Yeryüzüne ulaşabilen güneş ışınları dalga boylarını deri üzerinde bazı etkileri bulunmaktadır. Bu ışınlar UVA ve UVB olarak ikiye ayrılır. Bu ışınların verdiği zarara karşılık fototerapi uygulaması yapılmaktadır. güneş ışınlarının verdiği zararlara karşı en iyi sonucun alındığı fototerapi tedavisinde sedef hastalığı, güneş alerjisi, beyaz leke hastalığı ve egzamalar tedavi edilebilmektedir.
Fototerapi bilimsel olarak radyoaktif olmayan manyetik ışınların tedavi amacıyla kullanılması anlamına gelmektedir. Yıllardır gelişen teknoloji ve tıp ile birçok deri hastalığına çözüm bulunmaktadır. Özellikle kronik deri hastalıklarının tedavisinde ve yeni doğan bebeklerde sarılık oluşumunda kullanılan fototerapi tedavisinde genellikle tüm vücuda uygulama yapılmaktadır. Hasta lambalarla donatılmış olan bir kabin içine girer ve tedavi bu şekilde gerçekleşir.
Fototerapi tedavisi sırasında uygulanan UV ışınları derinin bağışıklık sistemi hücrelerinin dahil olduğu bazı süreçleri durdurarak, arttırarak veya değiştirerek tedavi edici özelliklerini ortaya çıkarmaktadır.

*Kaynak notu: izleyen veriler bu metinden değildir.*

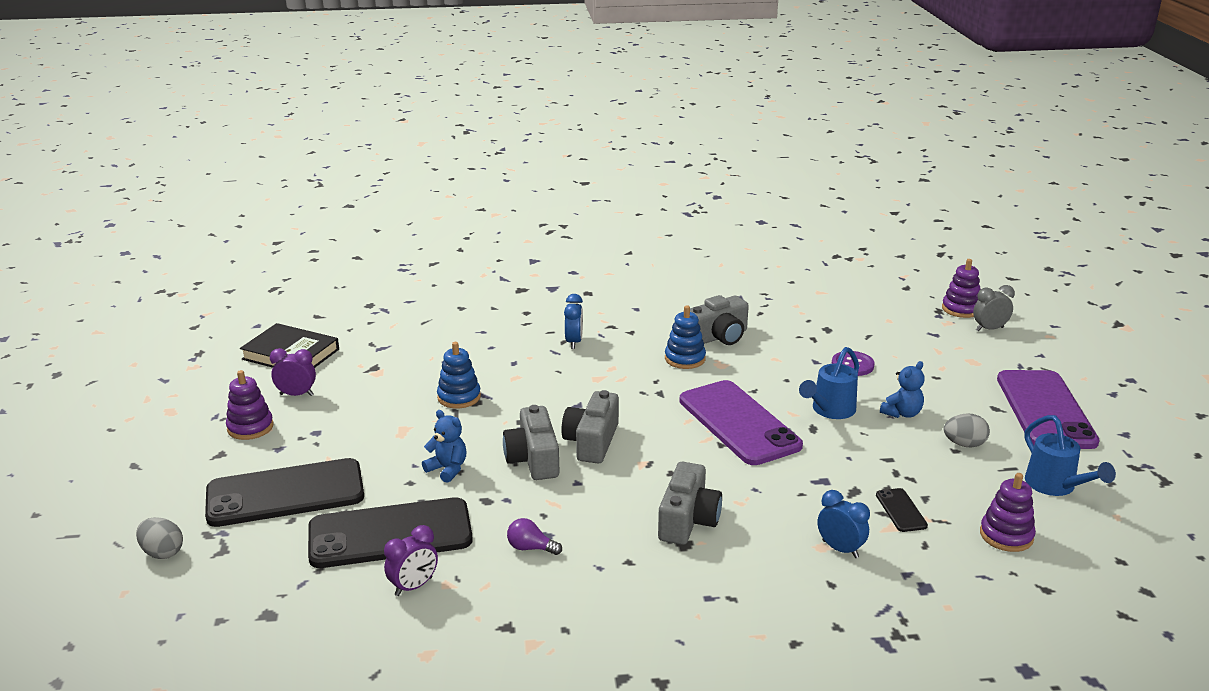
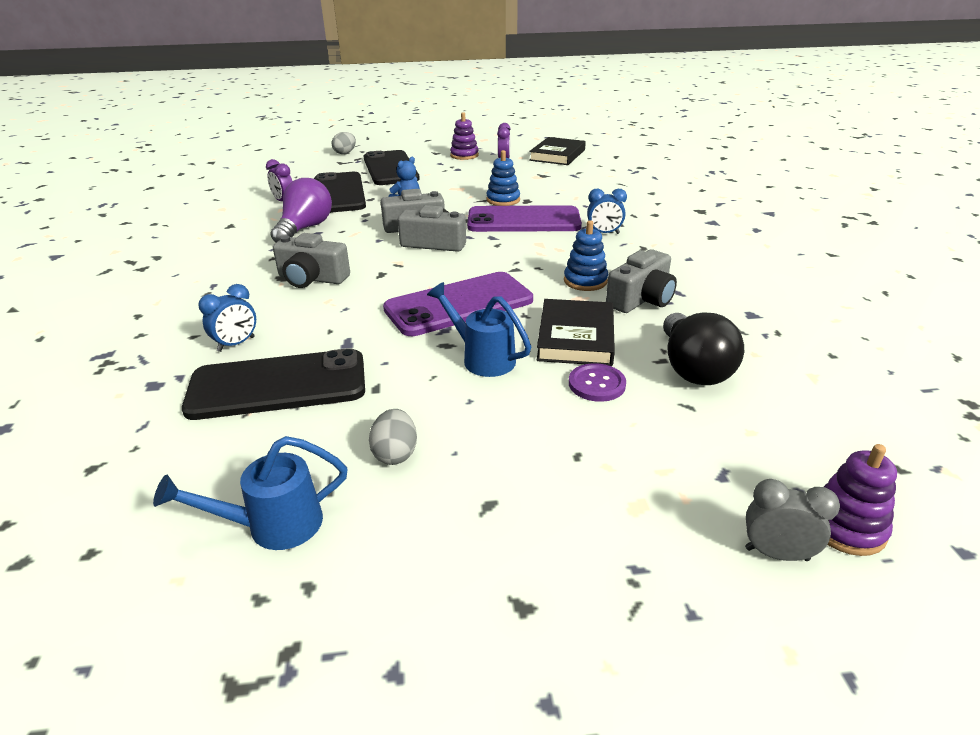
camera: 90 degrees right, 5 degrees up
purple light bulb [507,518,562,555] -> purple light bulb [270,178,332,242], size x2.12
grey camera [690,295,749,345] -> grey camera turned 105 degrees counterclockwise [606,249,677,313]
black phone [876,488,928,532] -> black phone [182,348,365,420], size x2.39
blue teddy bear [880,361,925,418] -> none
grey clock [973,285,1015,331] -> grey clock turned 60 degrees counterclockwise [745,479,840,561]
purple stacking toy [980,473,1036,552] -> none
purple phone [997,370,1100,449] -> purple phone moved to [467,205,582,232]
none -> black book [537,299,615,366]
none -> black light bulb [663,312,744,385]

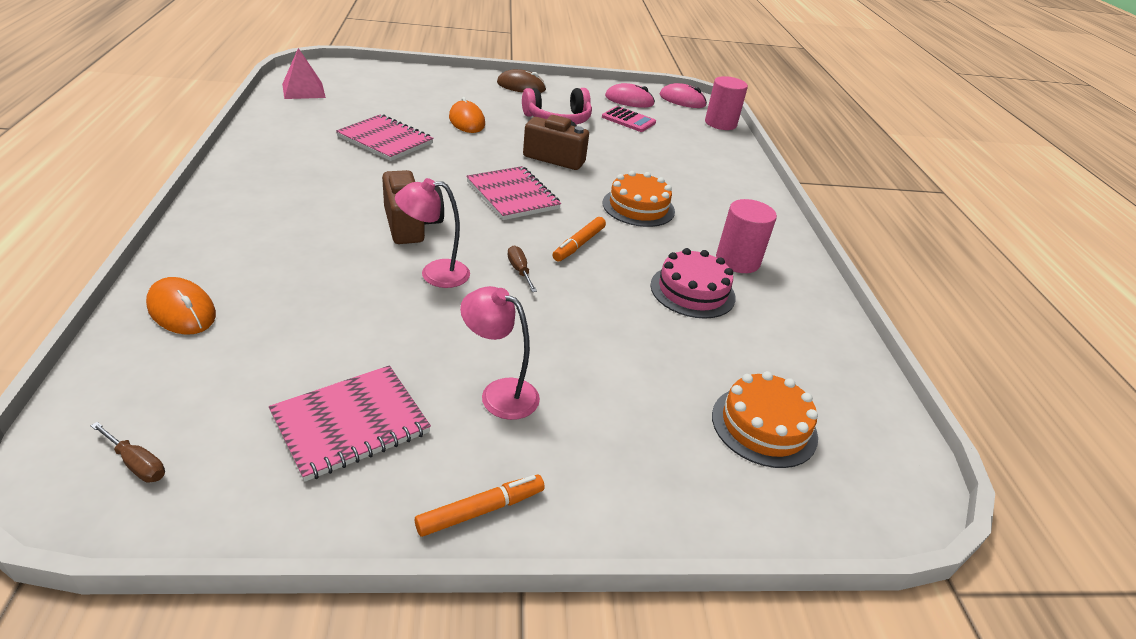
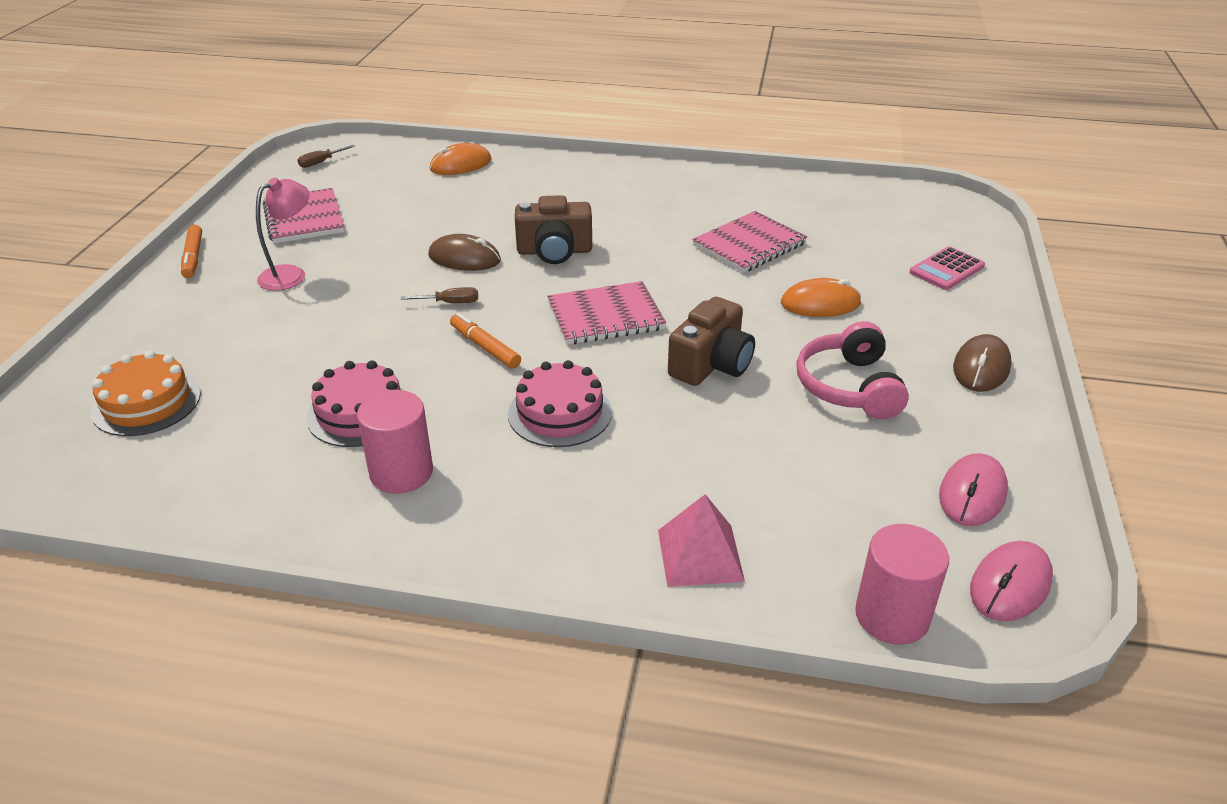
camera: 110 degrees right, 0 degrees up
pink pyramid [282,48,326,99] -> pink pyramid moved to [658,494,745,587]
pink lamp [395,178,470,288] -> brown mouse [428,234,501,271]
pink calculator [602,106,656,132] -> pink calculator moved to [909,246,985,290]
orange cake [603,171,675,227] -> pink cake [508,360,612,447]

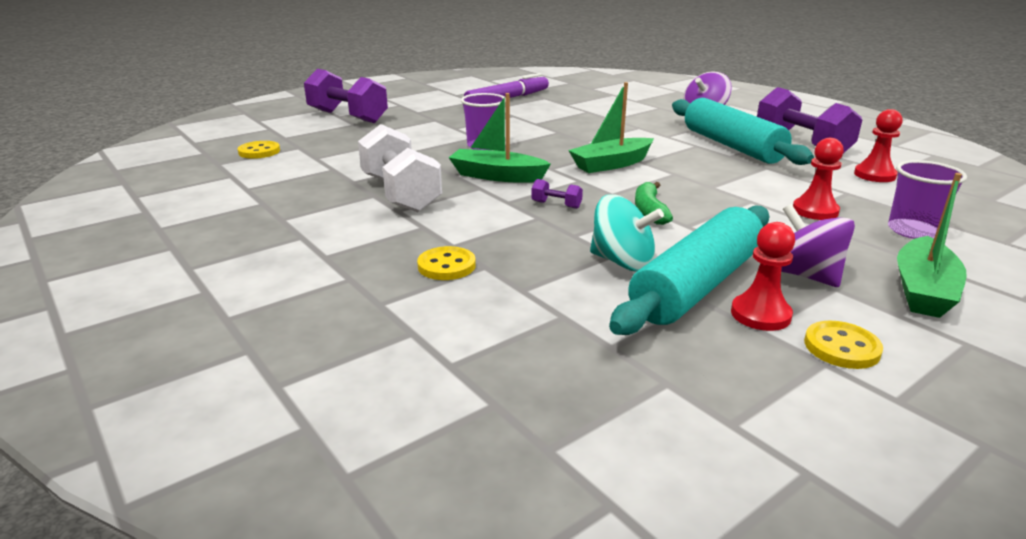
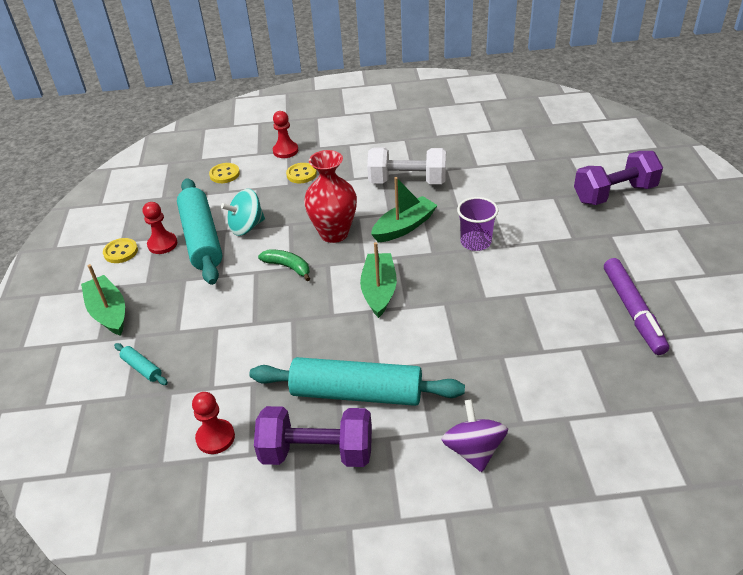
camera: 125 degrees right, 15 degrees up
yellow button [238,141,280,159] -> yellow button moved to [209,163,240,183]
purple dumbbell [531,179,583,209] -> red vase [304,150,357,243]
purple spinning top [781,204,855,287] -> none
red pawn [793,138,844,220] -> red pawn moved to [273,111,298,158]
purple cup [888,160,967,239] -> turquoise rolling pin [114,343,168,385]

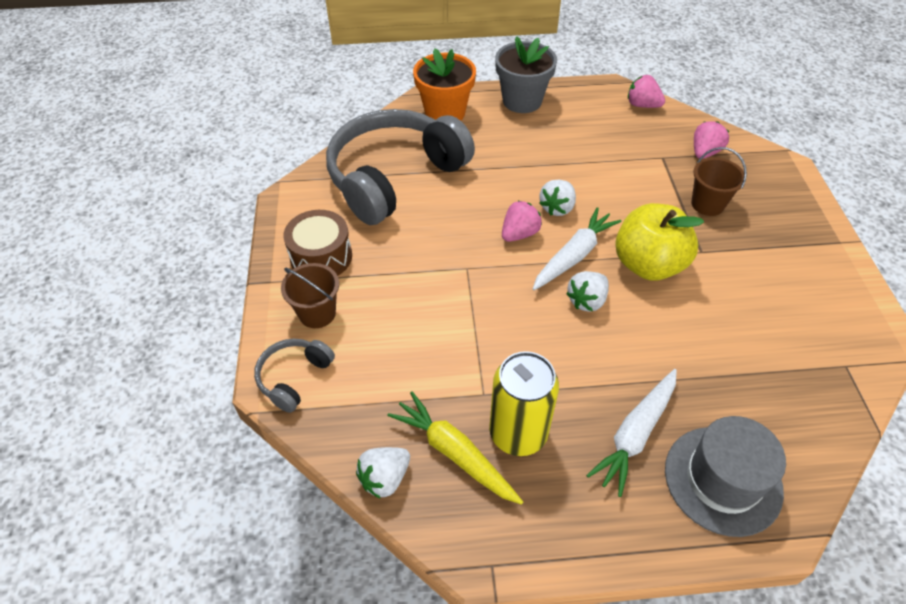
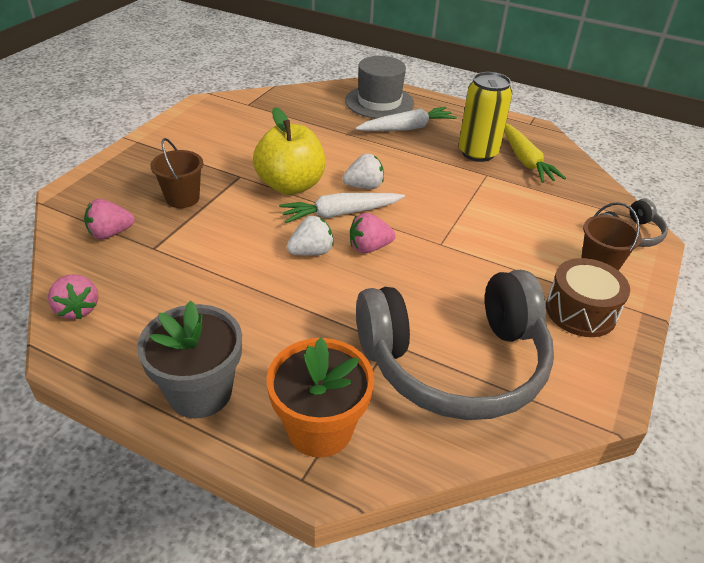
camera: 150 degrees left, 10 degrees down
white strawberry [356,447,410,499] -> none

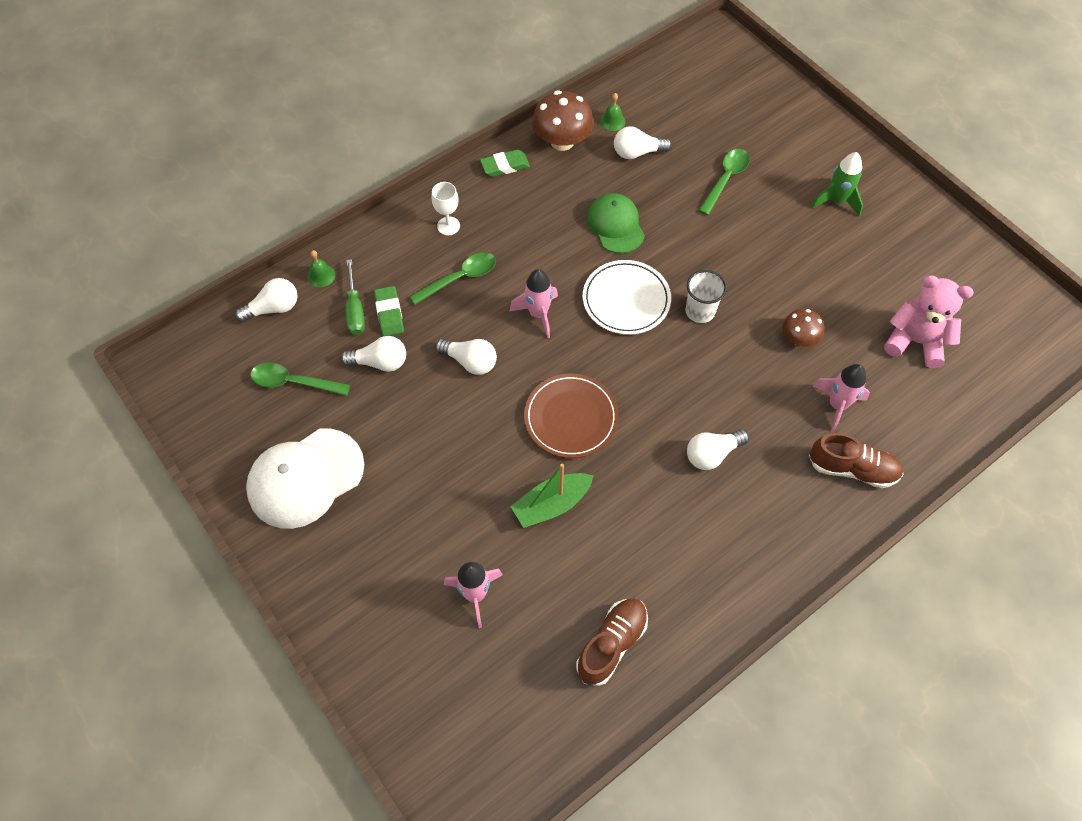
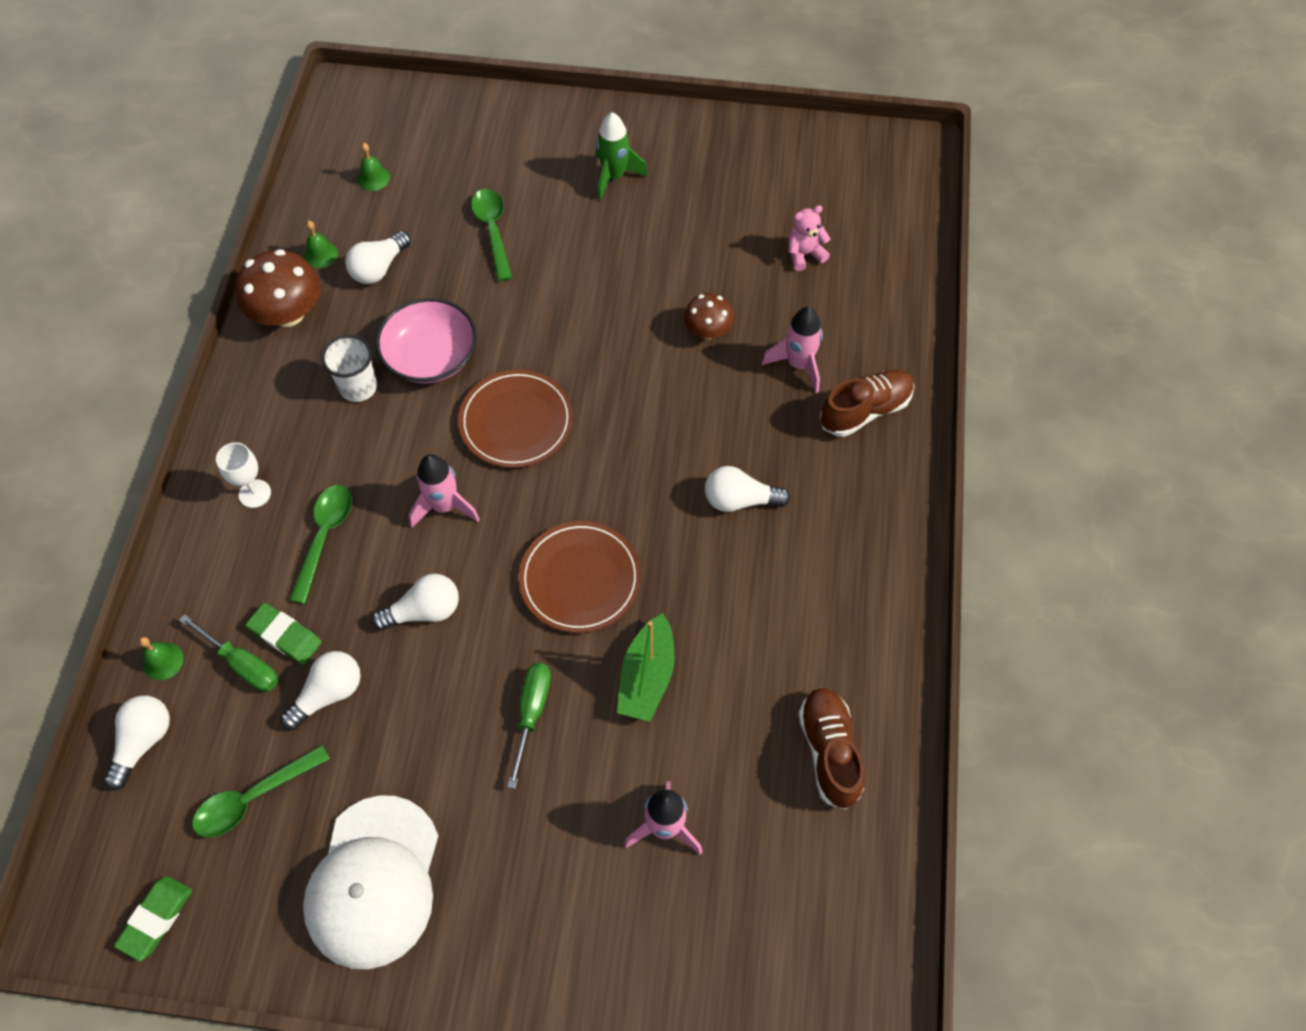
camera: 45 degrees left, 0 degrees up
green eraser [480,149,530,177] -> green eraser moved to [114,876,192,961]
white plate [583,260,671,335] -> brown plate [458,370,573,468]
green cap [587,193,645,253] -> pink bowl [376,298,477,384]
white cup [685,270,727,323] -> white cup moved to [321,335,377,402]
white light bulb [687,429,749,470] -> white light bulb turned 75 degrees clockwise [705,466,791,512]
pink teddy bear [884,276,974,368] -> pink teddy bear [789,205,831,271], size x0.57
none -> green bell [357,143,390,191]
none -> green screwdriver [507,663,551,789]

Fototerapi uygulaması süresince haftada en az iki en fazla 4 kez fototerapi kabinine girilmesi önerilmektedir. Bu seçenek hastanın sorununa göre doktor tarafından belirlenmektedir. Her bir fototerapi seansı 3 ile 15 dakika arasında sürebilmektedir. Ortalama bir tedavi süresi olmamakla beraber tedaviler 2 ay ile 1 yıl arasında tamamlanmaktadır.
Daha önce deri kanseriyle alakalı tedavi görmüş olanlar
Çok yaşlılar
Ağır güneş hasarı almış olanlar
İleri derecede kalp hastası olanlar
Romatizmal hastalığı olan bireyler
Karaciğer ve böbrek yetmezliği olan kişiler
Emziren ve gebe olan kadınlar
Fototerapi uygulaması yenidoğan sarılığı tedavisinde kullanılmaktadır. Fototerapi işleminde tedavisi yapılacak olan bebek kuvöz içine koyulur ve yukarıdan floresan ampullerle ışık verilir. Böylelikle verilen ışıklar sayesinde bebeğin cildinde sarılığa neden olan bilirubin maddesi parçalanır ve bağırsaklardan dışarıya atılır.